Your assignment
Copy each line of the records that includes "pixels".

***** Records for this exercise *****

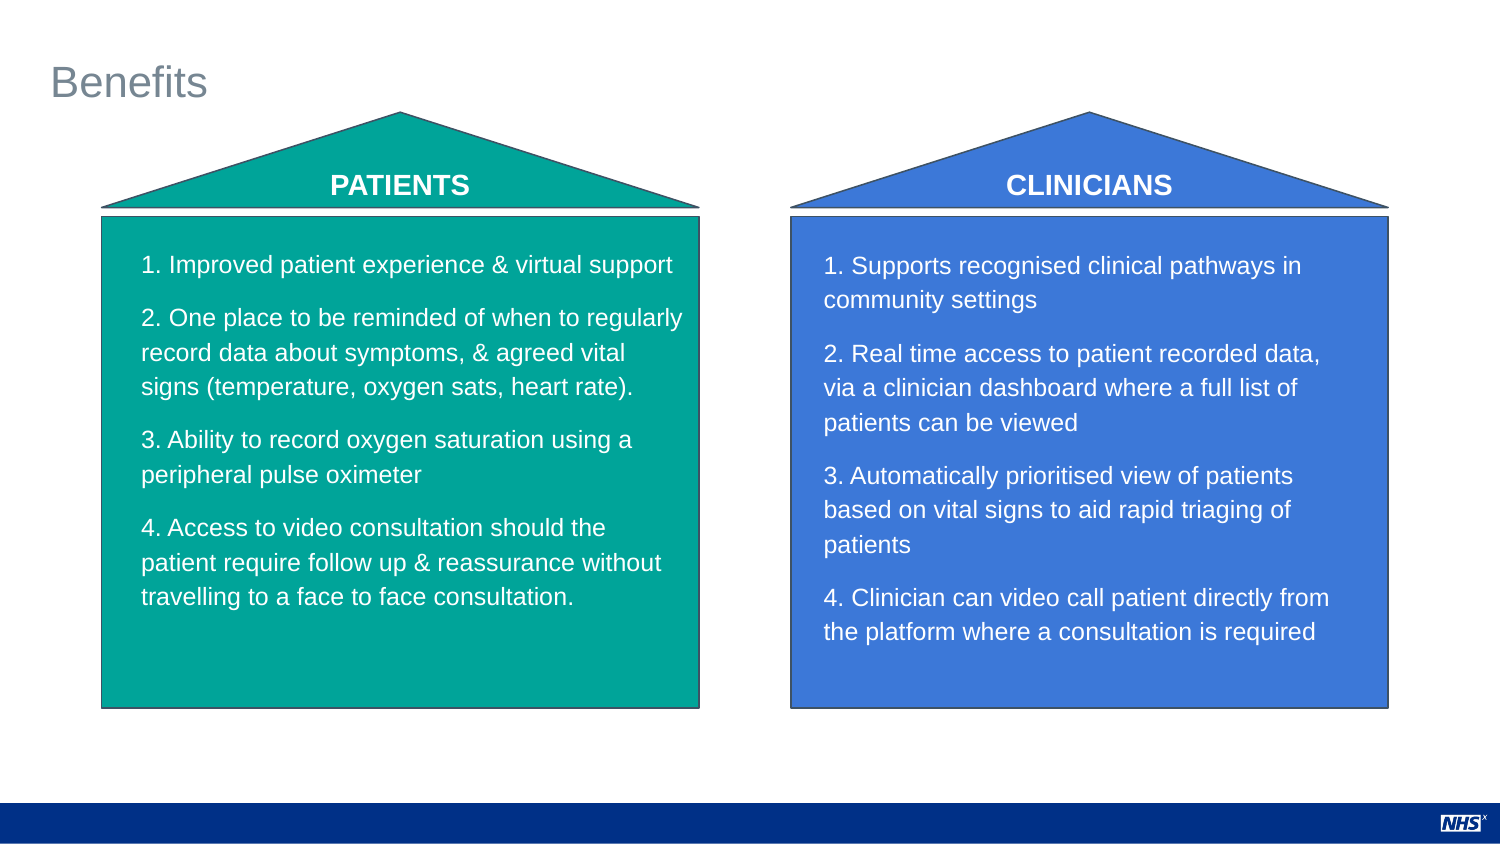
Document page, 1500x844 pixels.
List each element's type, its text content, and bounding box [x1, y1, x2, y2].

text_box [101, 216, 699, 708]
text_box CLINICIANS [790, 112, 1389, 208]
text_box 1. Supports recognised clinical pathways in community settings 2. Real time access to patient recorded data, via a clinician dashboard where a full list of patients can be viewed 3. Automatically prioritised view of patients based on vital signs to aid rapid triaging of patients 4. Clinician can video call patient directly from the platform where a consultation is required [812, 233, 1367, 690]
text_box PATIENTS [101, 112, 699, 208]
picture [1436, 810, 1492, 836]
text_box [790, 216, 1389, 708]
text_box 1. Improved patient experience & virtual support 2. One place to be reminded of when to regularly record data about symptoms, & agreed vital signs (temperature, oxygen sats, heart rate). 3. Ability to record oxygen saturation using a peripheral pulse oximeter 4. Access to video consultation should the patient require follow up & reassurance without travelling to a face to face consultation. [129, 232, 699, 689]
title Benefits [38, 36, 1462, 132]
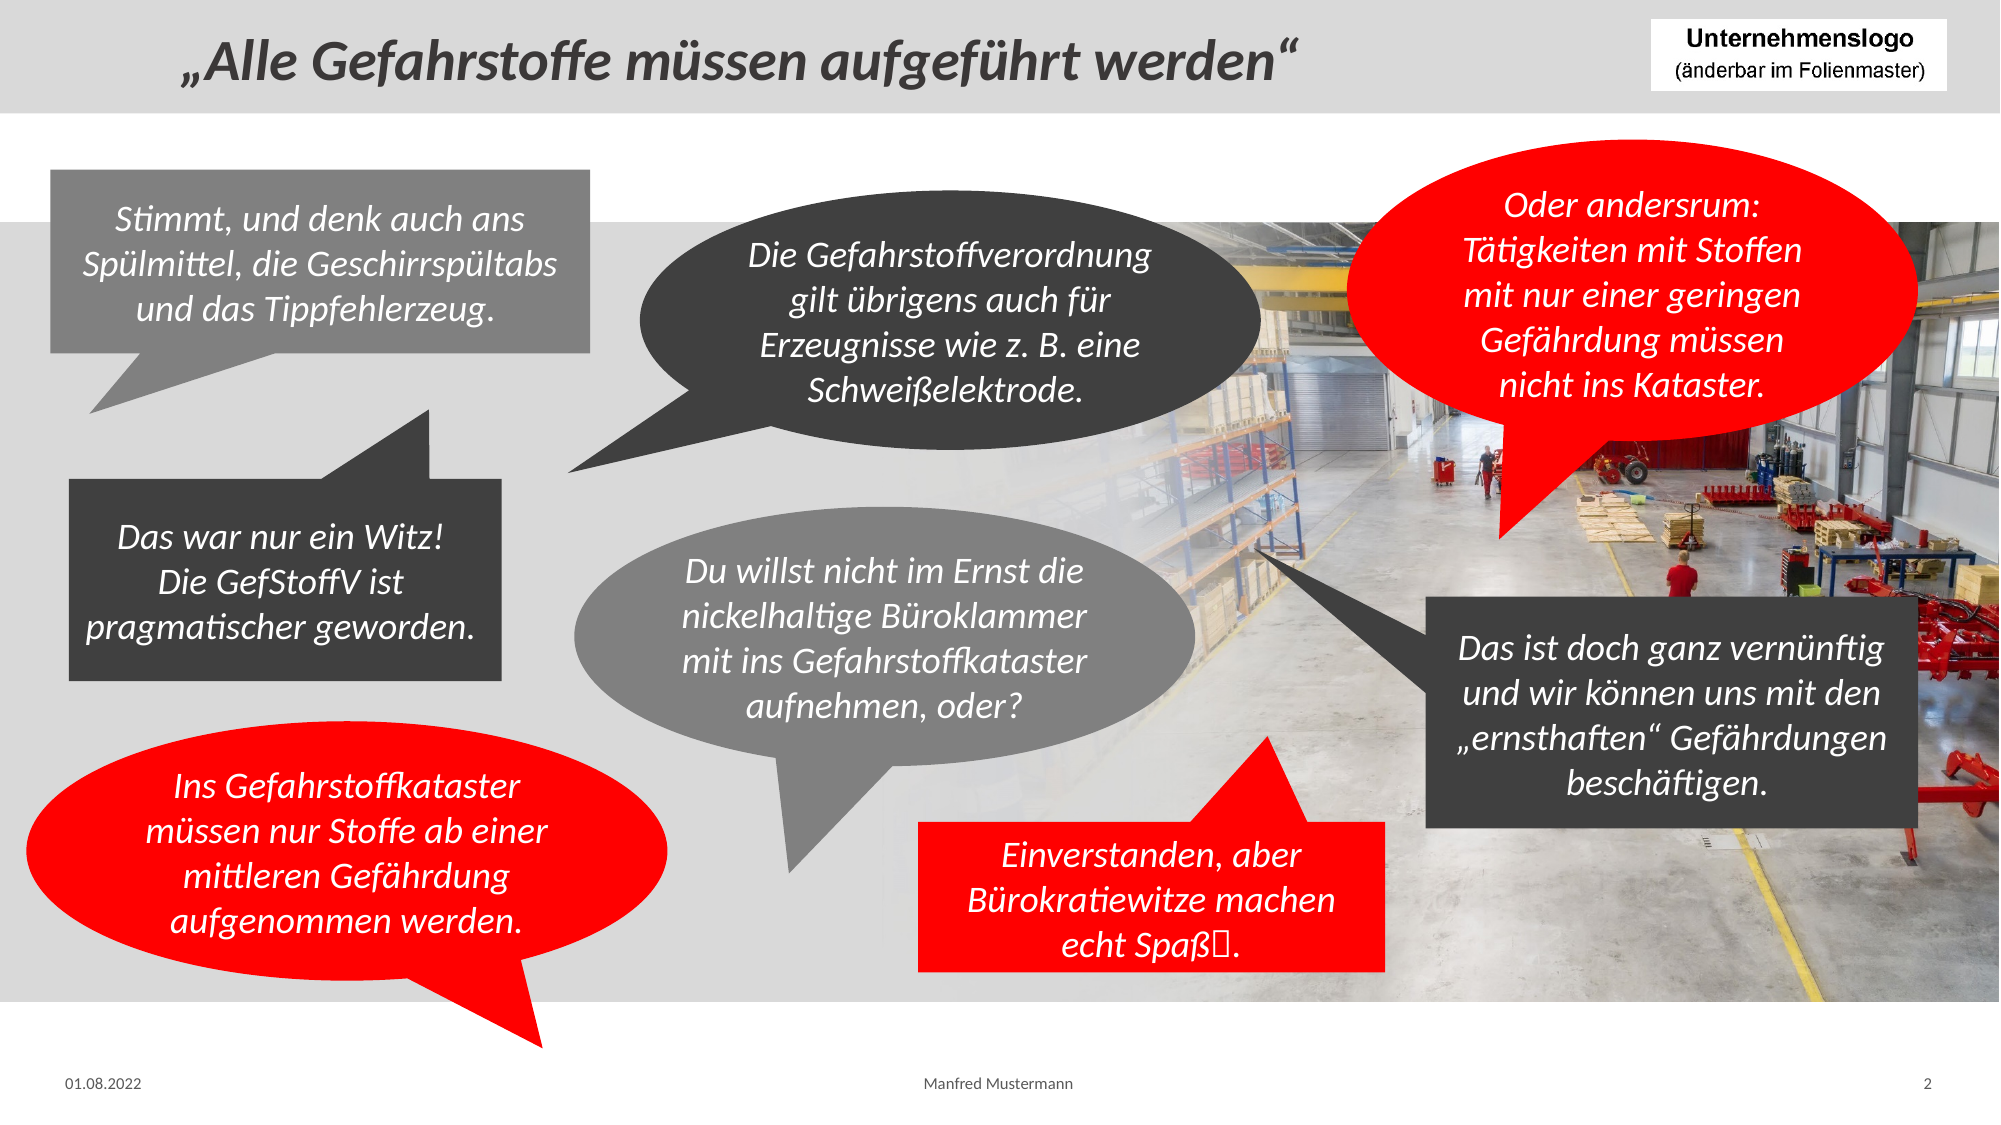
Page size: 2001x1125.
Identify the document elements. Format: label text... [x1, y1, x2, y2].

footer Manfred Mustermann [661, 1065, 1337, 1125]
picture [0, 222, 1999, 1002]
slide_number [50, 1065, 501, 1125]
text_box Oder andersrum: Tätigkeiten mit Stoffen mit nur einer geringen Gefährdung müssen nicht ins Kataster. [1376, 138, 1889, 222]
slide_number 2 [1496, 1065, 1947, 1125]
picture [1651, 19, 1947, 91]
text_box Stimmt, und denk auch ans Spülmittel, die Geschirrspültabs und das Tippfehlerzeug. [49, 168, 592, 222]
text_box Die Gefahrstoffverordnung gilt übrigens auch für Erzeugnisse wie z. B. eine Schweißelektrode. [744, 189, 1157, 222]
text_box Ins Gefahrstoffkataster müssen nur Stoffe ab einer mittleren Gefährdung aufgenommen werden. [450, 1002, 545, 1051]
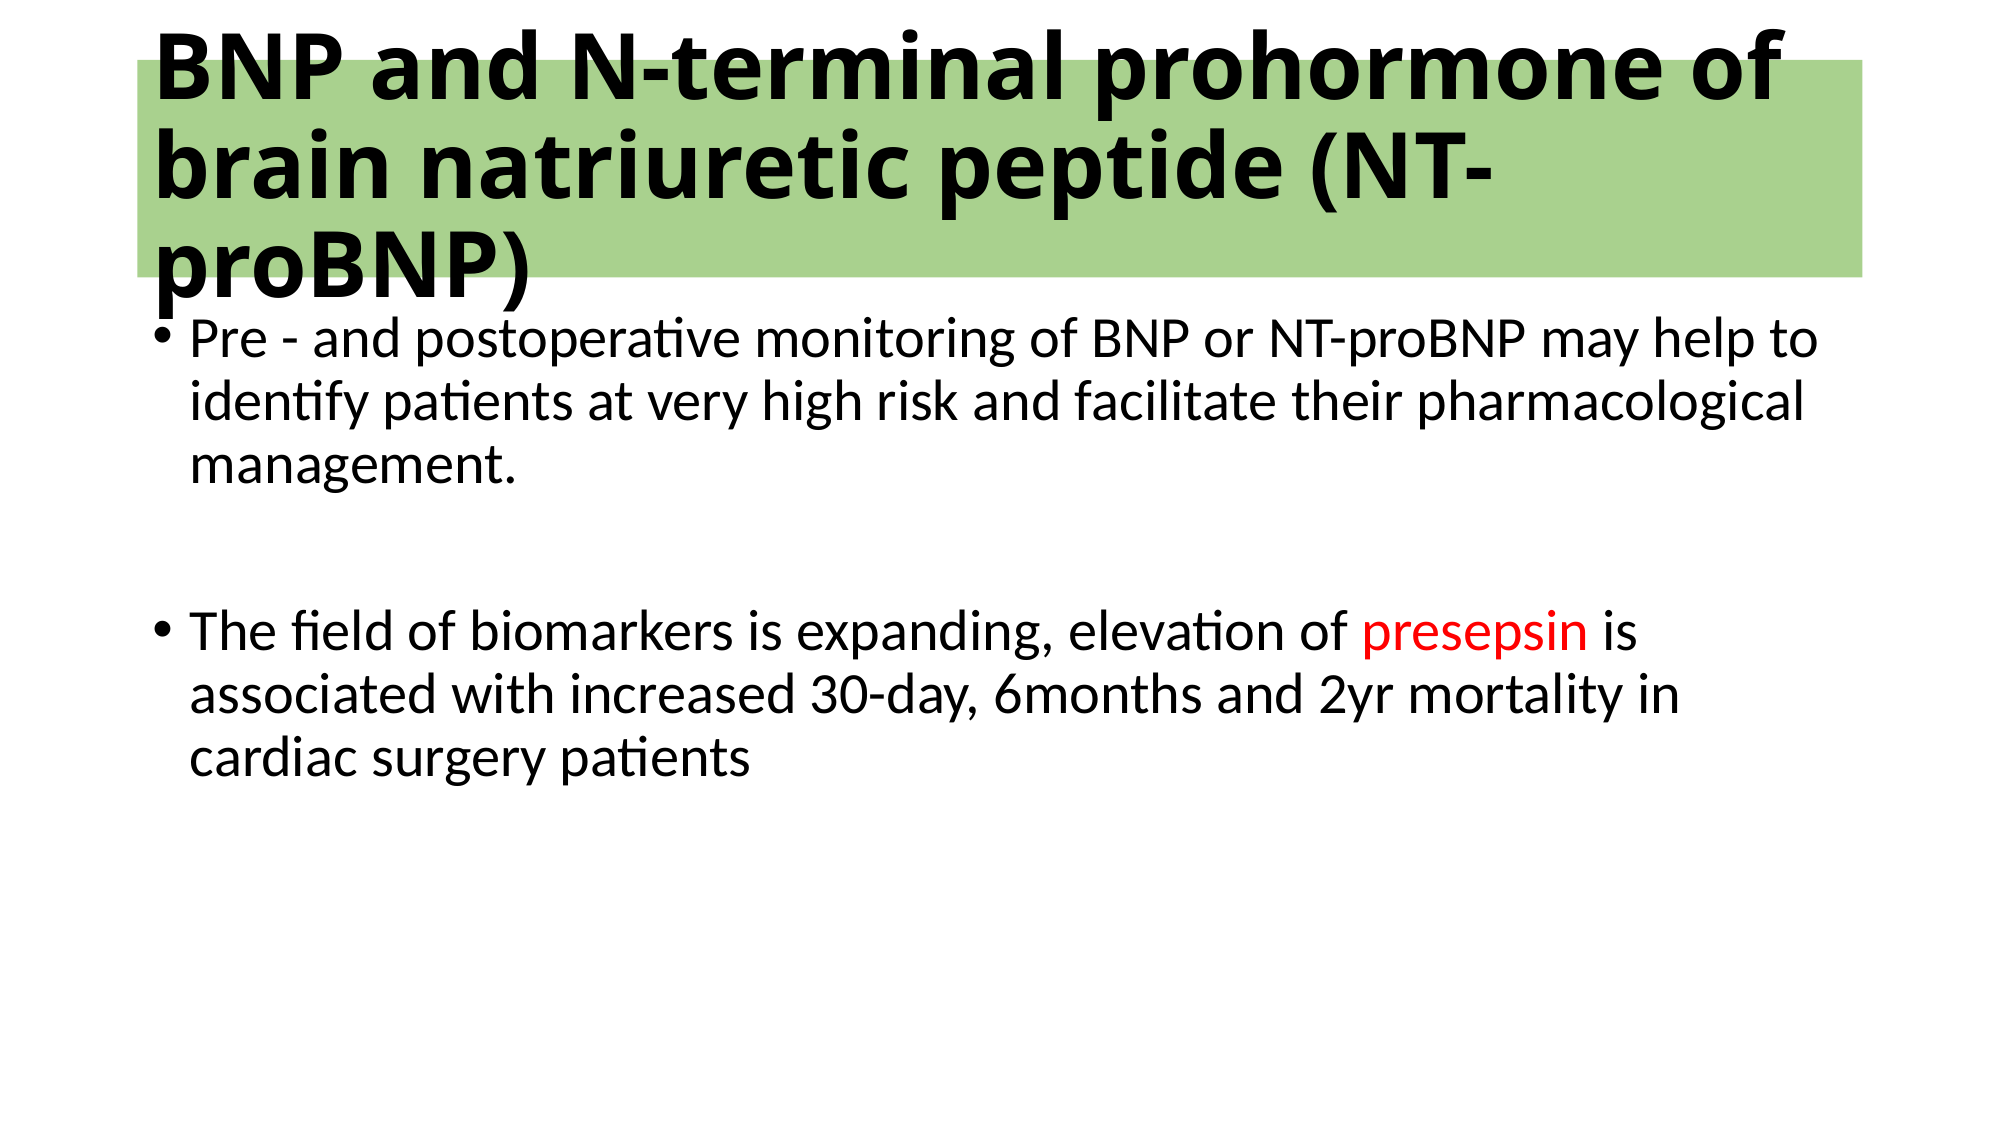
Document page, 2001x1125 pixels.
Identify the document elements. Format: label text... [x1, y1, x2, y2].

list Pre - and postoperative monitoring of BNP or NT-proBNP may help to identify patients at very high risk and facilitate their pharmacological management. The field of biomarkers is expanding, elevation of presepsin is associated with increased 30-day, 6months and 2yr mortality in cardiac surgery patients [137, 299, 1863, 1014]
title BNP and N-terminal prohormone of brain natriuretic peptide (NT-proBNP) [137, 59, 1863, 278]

*****

Solution to the problem
Document page, 1500x844 pixels.
Document page, 2001x1125 pixels.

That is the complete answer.